Figure 1. Disaccharides after digestion of glycosaminoglycans by enzymes

(adapted from Tomatsu et al. Assay for Glycosaminoglycans by Tandem Mass Spectrometry and its Applications. J Anal Bioanal Tech. 2014 Mar 1; 2014 (Suppl 2): 006). KS; Keratan sulfate, HS; heparan sulfate, DS; dermatan sulfate, CS; chondroitin sulfate.

Figure 2. Procedures of LC-MS/MS and RF-MS/MS

(adapted from Tomatsu et al. Assay for Glycosaminoglycans by Tandem Mass Spectrometry and its Applications. J Anal Bioanal Tech. 2014 Mar 1; 2014 (Suppl 2): 006). The same samples were analyzed by both LC-MS/MS and HT-MS/MS.

Figure 3. Chromatograms of disaccharides

(adapted from Tomatsu et al. Assay for Glycosaminoglycans by Tandem Mass Spectrometry and its Applications. J Anal Bioanal Tech. 2014 Mar 1; 2014 (Suppl 2): 006). Chromatograms for disaccharides of mono-sulfated KS, di-sulfated KS, ΔDiHS-NS, ΔDiHS-0S, ΔDiHS-6S, ΔDi-4S (DS), ΔDi-6S (C6S), and chondrosine (IS). Equipment: 6460 Triple Quad MS/MS with 1260 infinity LC (Agilent Technologies). IS: internal standard.

Figure 4. Correlation in GAG concentration between LC-MS/MS and HT-MS/MS

Correlation strength is interpreted as outlined by Johnston (27). Correlations are interpreted based on r values as follows: 0.0 to 0.2, very weak to negligible correlation; 0.2 to 0.4, weak correlation; 0.4 to 0.7, moderate correlation; 0.7 to 0.9, strong correlation. Analysis was performed using SPSS for Windows (version 17.0, SPSS Inc., Chicago, IL, USA). Rectangle: normal controls, square: MPS II, triangle: MPS IVA.

1. ΔDiHS-NS concentration. Correlation in blood (plasma or serum) ΔDiHS-NS of human subjects between LC-MS/MS and HT-MS/MS is significant (Control n = 187, MPS IVA n = 17, MPS II n = 10, p<0.0001).

2. ΔDiHS-0S concentration. Correlation in blood (plasma or serum) ΔDiHS-0S of human subjects between LC-MS/MS and HT-MS/MS is significant (Control n = 187, MPS IVA n = 17, MPS II n = 10, p<0.0001).

Figure 5. MRM of plasma samples in patients with MPS I-VII by LC-MS/MS

(adapted from Tomatsu et al Establishment of Glycosaminoglycan Assays for Mucopolysaccharidoses. Metabolites 2014, 4, 655-679). ΔDiHS-0S (left) and mono-sulfated KS (right) are shown.

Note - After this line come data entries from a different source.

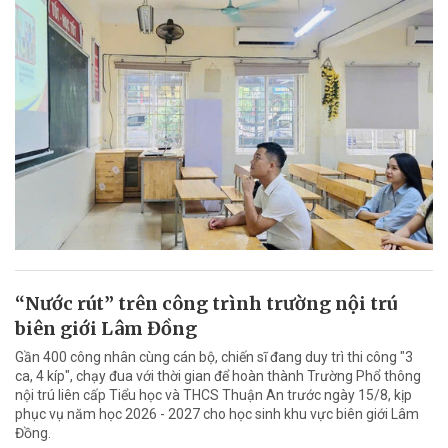
“Nước rút” trên công trình trường nội trú
biên giới Lâm Đồng
Gần 400 công nhân cùng cán bộ, chiến sĩ đang duy trì thi công "3
ca, 4 kíp", chạy đua với thời gian để hoàn thành Trường Phổ thông
nội trú liên cấp Tiểu học và THCS Thuận An trước ngày 15/8, kịp
phục vụ năm học 2026 - 2027 cho học sinh khu vực biên giới Lâm
Đồng.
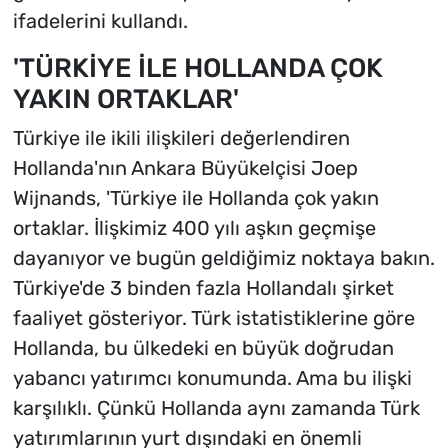
ifadelerini kullandı.
'TÜRKİYE İLE HOLLANDA ÇOK
YAKIN ORTAKLAR'
Türkiye ile ikili ilişkileri değerlendiren
Hollanda'nın Ankara Büyükelçisi Joep
Wijnands, 'Türkiye ile Hollanda çok yakın
ortaklar. İlişkimiz 400 yılı aşkın geçmişe
dayanıyor ve bugün geldiğimiz noktaya bakın.
Türkiye'de 3 binden fazla Hollandalı şirket
faaliyet gösteriyor. Türk istatistiklerine göre
Hollanda, bu ülkedeki en büyük doğrudan
yabancı yatırımcı konumunda. Ama bu ilişki
karşılıklı. Çünkü Hollanda aynı zamanda Türk
yatırımlarının yurt dışındaki en önemli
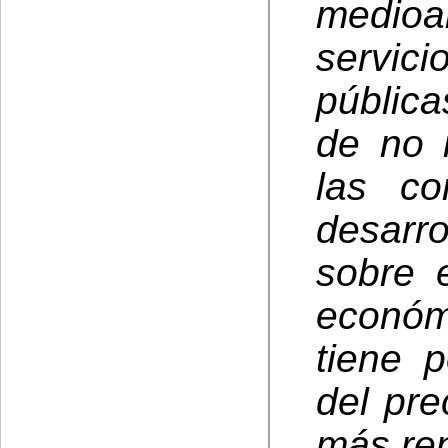
medioam
servici
pública
de no 
las co
desarro
sobre 
económ
tiene p
del pre
más ren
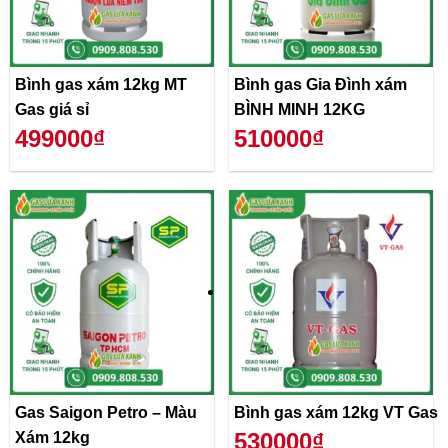
Bình gas xám 12kg MT
Bình gas Gia Đình xám
Gas giá sỉ
BÌNH MINH 12KG
499000₫
510000₫
Gas Saigon Petro – Màu
Bình gas xám 12kg VT Gas
530000₫
Xám 12kg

Figure 6. Scheme for newborn screening and diagnosis of mucopolysaccharidoses

Aim 1. Determine the specificity and sensitivity of a new LC-MS/MS method and evaluate specific GAGs as biomarkers for MPS. Aim 2. Perform a MPS newborn screening pilot study on de-identified newborn samples.

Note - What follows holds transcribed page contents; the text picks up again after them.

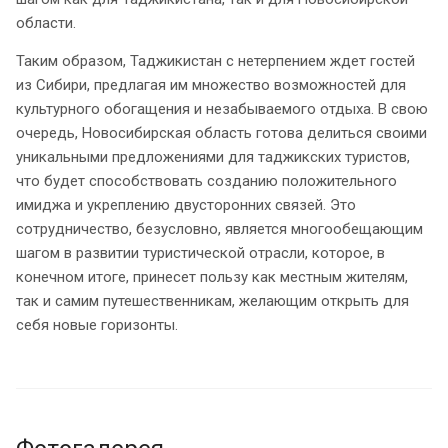
области.
Таким образом, Таджикистан с нетерпением ждет гостей
из Сибири, предлагая им множество возможностей для
культурного обогащения и незабываемого отдыха. В свою
очередь, Новосибирская область готова делиться своими
уникальными предложениями для таджикских туристов,
что будет способствовать созданию положительного
имиджа и укреплению двусторонних связей. Это
сотрудничество, безусловно, является многообещающим
шагом в развитии туристической отрасли, которое, в
конечном итоге, принесет пользу как местным жителям,
так и самим путешественникам, желающим открыть для
себя новые горизонты.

Figure 7. Proposed mechanism of secondary elevation of blood KS in MPS

a) Elevation of synthesis of KS by storage of other GAGs. b) Inhibition of GALNS activity by the increased concentrations of HS. c) KS secretion into the circulation due to damage of cartilage and its ECM. d) Co-deposition of KS with the other accumulated GAGs. e) Altered KS resistant to degradation.